Too much medicine and placebos in surgery

GUEST LECTURE: Ian Harris, professor of Orthopaedic Surgery at the University of New South Wales, Australia, and author of "Surgery, the Ultimate Placebo"

Ian Harris is a practicing orthopedic surgeon and academic based in Sydney, Australia. He is a Professor of Orthopaedic Surgery at the University of New South Wales and Honorary Professor at the School of Public Health at the University of Sydney. He has published over 350 peer-reviewed articles and achieved approximately AUD50M in grant funding. His research interests are clinical in nature and are focussed on the effectiveness of surgical interventions using randomised trials and registry and cohort studies. He has also written two popular books: "Surgery, the Ultimate Placebo" (2016) and "Hippocrasy, How Doctors Are Betraying Their Oath" (2021).

The scientific support of medical practice is weaker than commonly supposed. The lack of evidence, and poor quality of existing evidence has led to practitioners consistently overestimating the benefits and underestimating the harms of the interventions they prescribe. This bias, and the system under which medicine is conducted (in which healthcare turnover is prioritised, rather than health) combine to produce too much medicine.

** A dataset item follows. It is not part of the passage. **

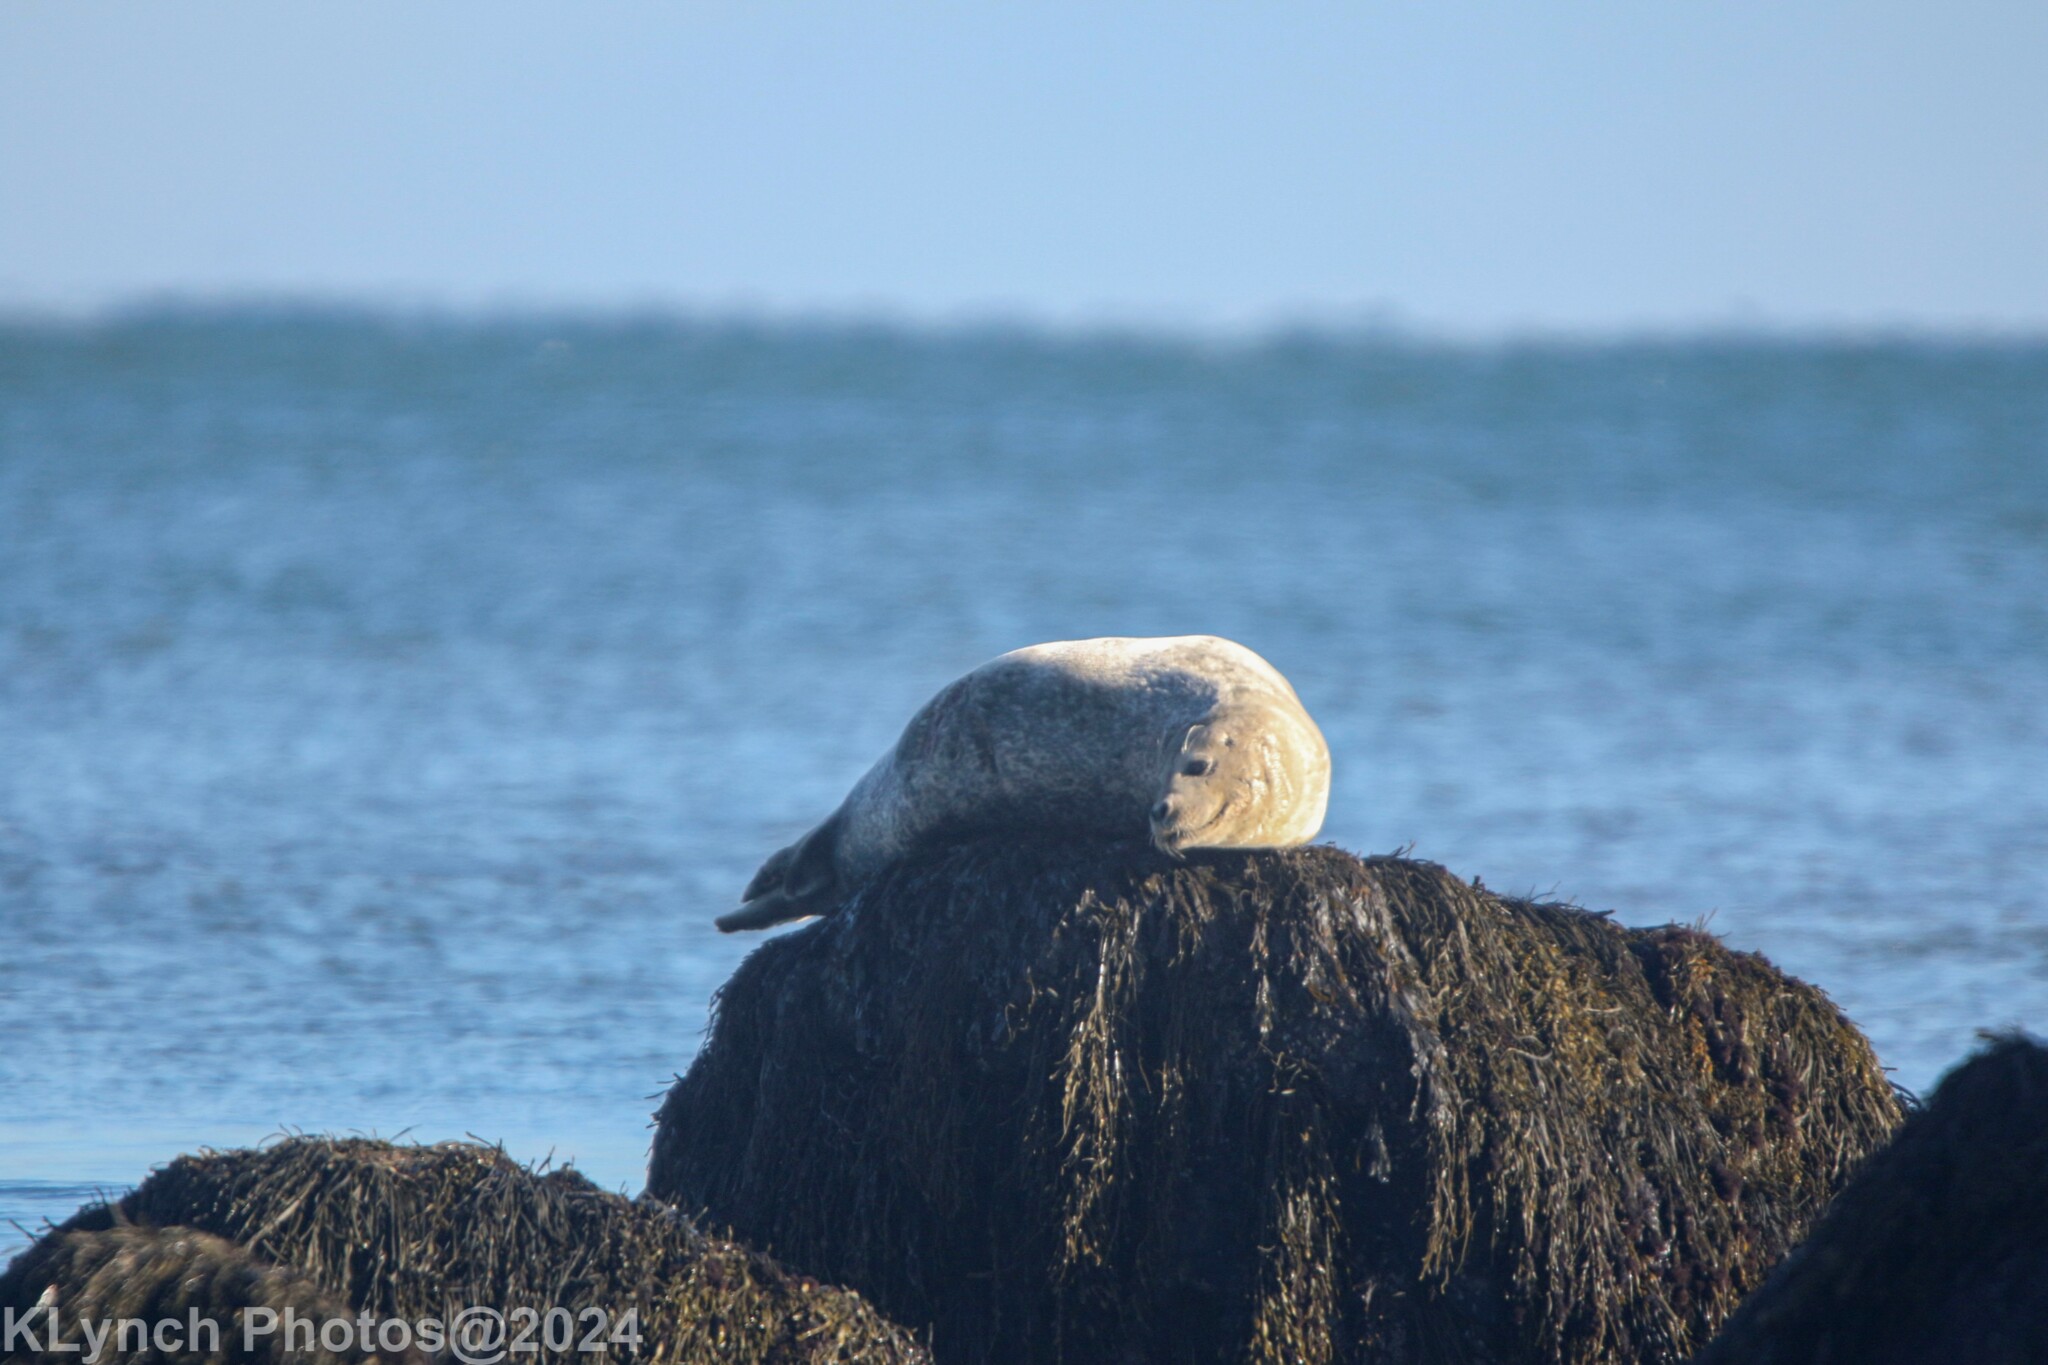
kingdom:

Consequently, it has been estimated that 1/3 of all health care is low value and a further 10% is harmful.

A higher standard of scientific evaluation of health care interventions is required. In surgery for example, most procedures are only supported by observational evidence and tradition. More recently, higher quality trials have shown many common procedures to be ineffective. Surgical placebo trials are now being performed and they extend the maxim that the more rigorously a procedure is evaluated, the less effective it appears.

For too long, medical practices, particularly surgery, have persisted without supporting evidence, or with evidence of ineffectiveness. Medicine requires the same scientific rigour applicable to other areas of scientific endeavour.

The lecture will take place in the Danish Institute for Advanced Study, DIAS' auditorium, Campus Odense, and is open to everyone.